Content starts

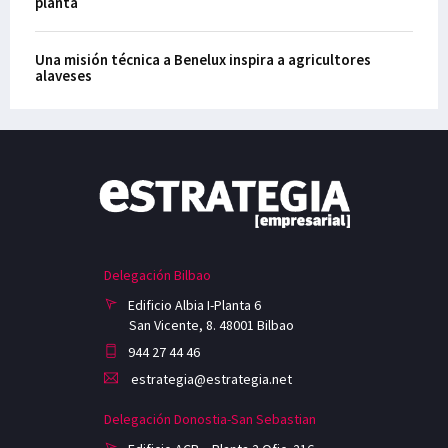
planta
Una misión técnica a Benelux inspira a agricultores
alaveses
Delegación Bilbao
Edificio Albia I-Planta 6
San Vicente, 8. 48001 Bilbao
944 27 44 46
estrategia@estrategia.net
Delegación Donostia-San Sebastian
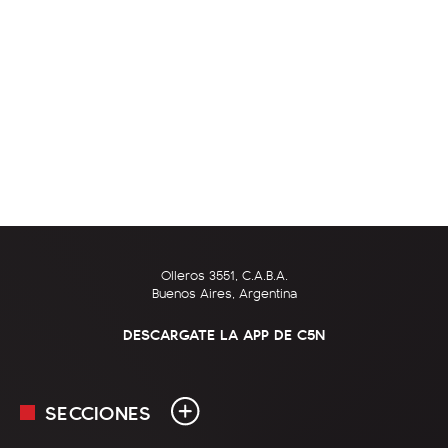
Olleros 3551, C.A.B.A.
Buenos Aires, Argentina
DESCARGATE LA APP DE C5N
SECCIONES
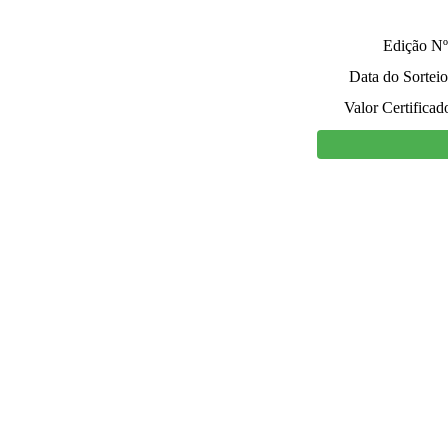
Edição Nº
Data do Sorteio
Valor Certificad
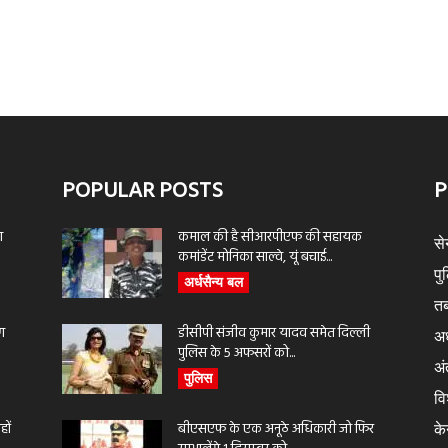
POPULAR POSTS
P
ा
कमाल की है सीआरपीएफ की सहायक
से
कमांडेंट मोनिका साल्वे, यूं बचाई...
पु
अर्धसैन्य बल
तब
ण
डीसीपी संजीव कुमार यादव समेत दिल्ली
अर
पुलिस के 5 अफसरों को...
अंत
पुलिस
वि
ों
बीएसएफ के एक अनूठे अधिकारी जो फिर
के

Content ends

> **Job item**: Set down all entries above again, exactly, without images.

> **Completed task**:
planta
Una misión técnica a Benelux inspira a agricultores
alaveses
Delegación Bilbao
Edificio Albia I-Planta 6
San Vicente, 8. 48001 Bilbao
944 27 44 46
estrategia@estrategia.net
Delegación Donostia-San Sebastian
Olleros 3551, C.A.B.A.
Buenos Aires, Argentina
DESCARGATE LA APP DE C5N
SECCIONES
Edição Nº
Data do Sorteio
Valor Certificad
POPULAR POSTS
P
ा
कमाल की है सीआरपीएफ की सहायक
से
कमांडेंट मोनिका साल्वे, यूं बचाई...
पु
अर्धसैन्य बल
तब
ण
डीसीपी संजीव कुमार यादव समेत दिल्ली
अर
पुलिस के 5 अफसरों को...
अंत
पुलिस
वि
ों
बीएसएफ के एक अनूठे अधिकारी जो फिर
के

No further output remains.